Listed records:
=====

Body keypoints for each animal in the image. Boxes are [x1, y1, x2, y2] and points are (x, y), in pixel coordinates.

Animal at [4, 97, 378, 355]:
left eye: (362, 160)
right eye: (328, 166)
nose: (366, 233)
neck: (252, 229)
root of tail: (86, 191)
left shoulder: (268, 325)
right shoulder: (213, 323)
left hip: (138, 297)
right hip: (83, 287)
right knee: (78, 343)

=====

What is expected: Only an exact retyping of the full data will do.

Result of the task:
Body keypoints for each animal in the image. Boxes are [x1, y1, x2, y2] and points are (x, y), in pixel coordinates.

Animal at [4, 97, 378, 355]:
left eye: (362, 160)
right eye: (328, 166)
nose: (366, 233)
neck: (252, 229)
root of tail: (86, 191)
left shoulder: (268, 325)
right shoulder: (213, 323)
left hip: (138, 297)
right hip: (83, 287)
right knee: (78, 343)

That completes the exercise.